Question three, you needed to draw the net, and this is an example of the net that you could have drawn.

So again, because we could have unfolded it in a slightly different configuration, but you needed two isosceles triangles and three rectangles of which two were congruent because of the isosceles triangles.

Question four, here is an example of the net that you could have come up with to finish the net.

You needed to have five rectangles in total and two pentagons of which those pentagons needed to be congruent.

So you may have needed to use a piece of tracing paper to ensure that they were identical to finish the net.

So this is one configuration, you may have had it a slightly different way.

You could potentially trace over it, cut it out and see if it folds back to be the pentagonal prism.

And lastly, which of the following rectangles can be used to create the net of the cuboid? Were the three that are now sort of shaded or greyed out.

The reason these three would work is because we needed to have these pairs of congruent rectangles where we would have an overlap of the dimensions so that they match up when we fold it.

So if we look at the top left one is a two by three rectangle.

The one below it is a three by four rectangle.

So the three edge would be where they could connect without any gaps.

And then the other rectangle is two by four.

So it is got an overlap with the two and an overlap with the four on the other one.

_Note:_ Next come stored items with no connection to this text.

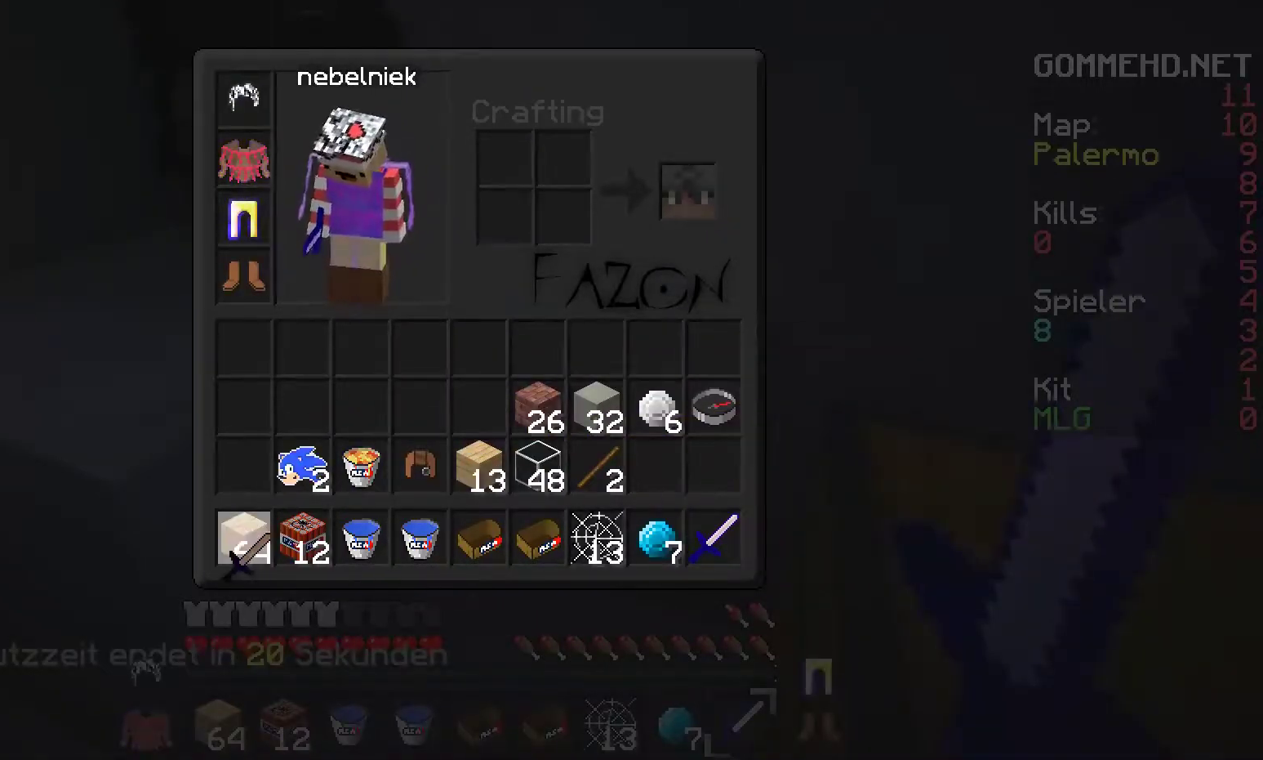
{"keys": [], "mouse": [], "events": []}
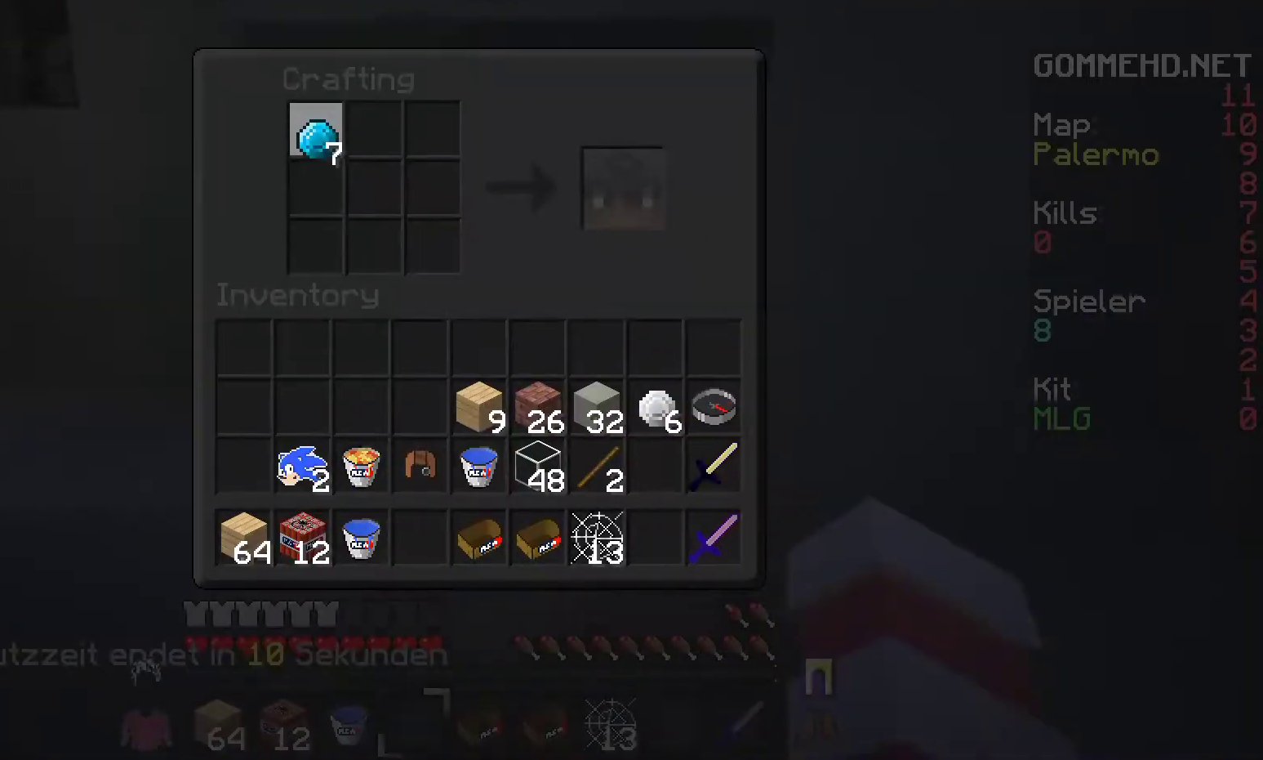
{"keys": [], "mouse": [], "events": []}
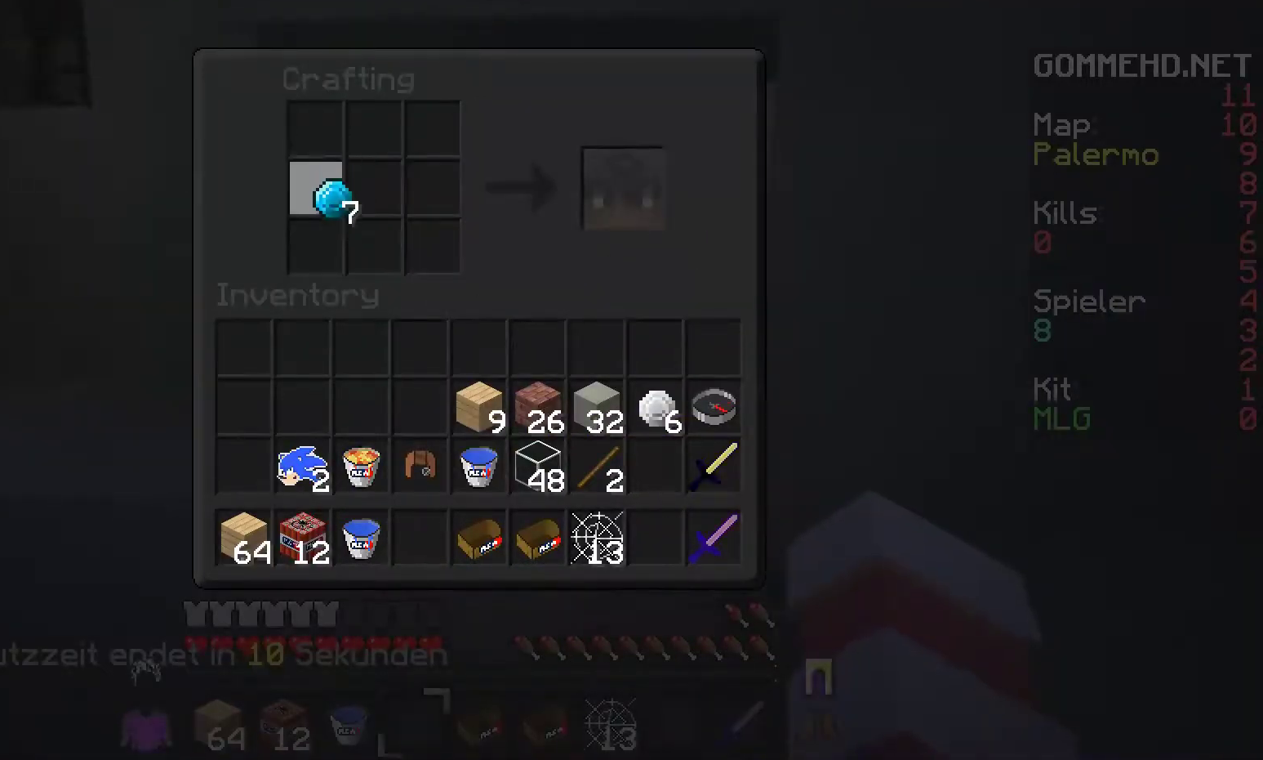
{"keys": [], "mouse": [], "events": []}
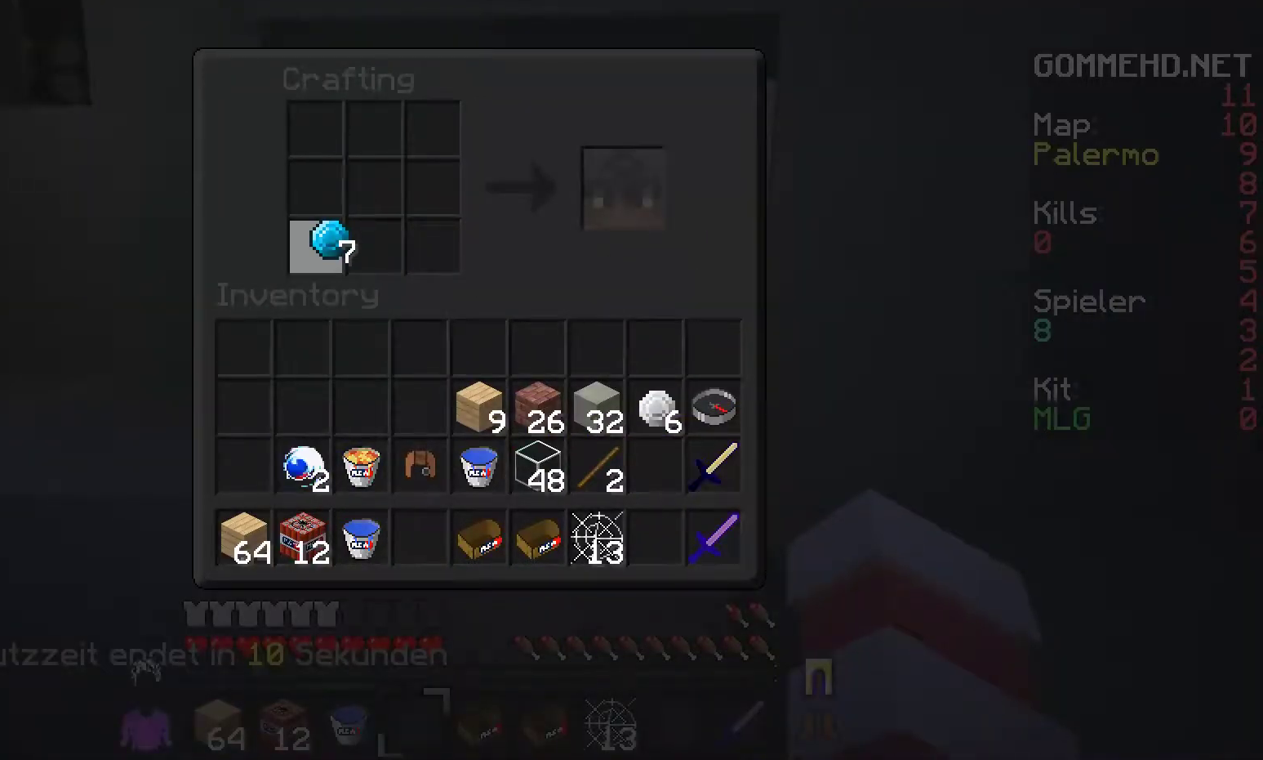
{"keys": [], "mouse": [], "events": []}
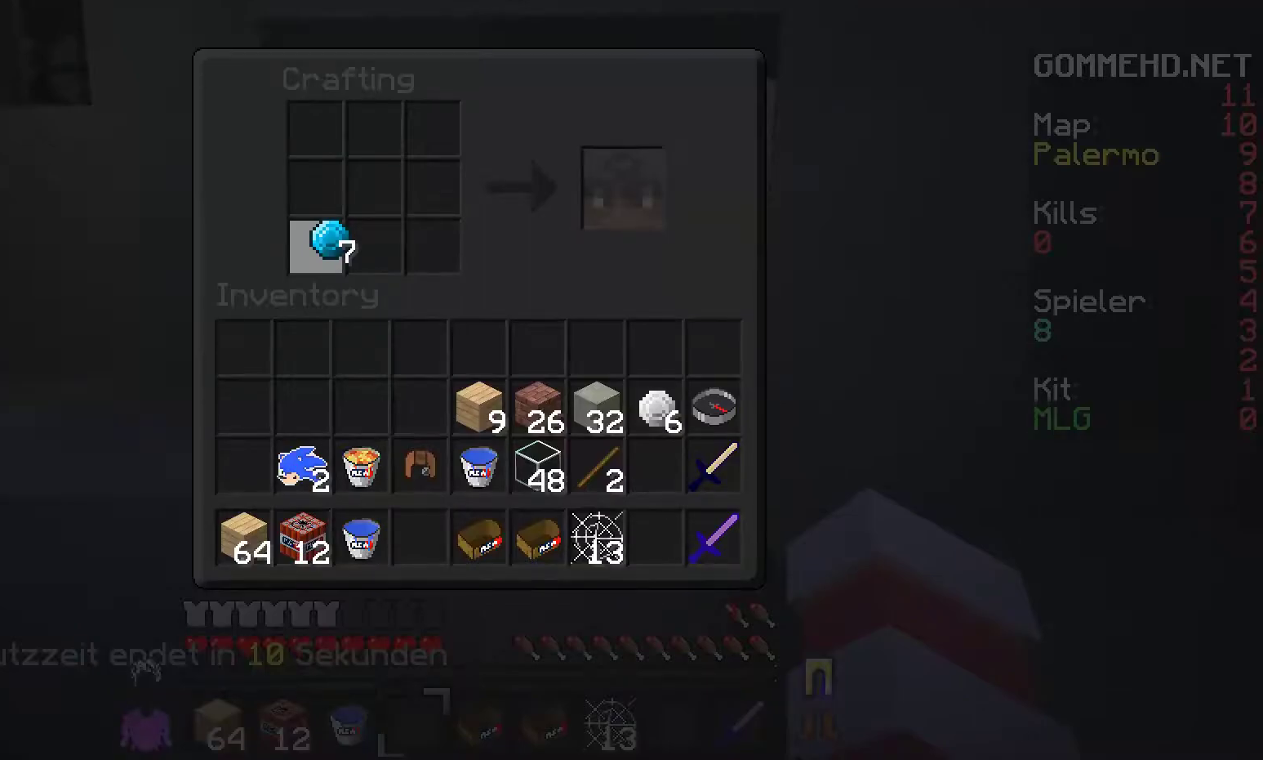
{"keys": [], "mouse": [], "events": []}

So we can create the net where these are going to match up and fold to be a cuboid.

So to summarise today's lesson which was checking and securing understanding of nets of solids, a net is a 2D representation of a 3D solid and they're composed of the faces of that solid.

Folding the net along certain edges and joining others produces the solid, and some solids can have multiple nets.

Really well done today.

I look forward to working with you again in the future.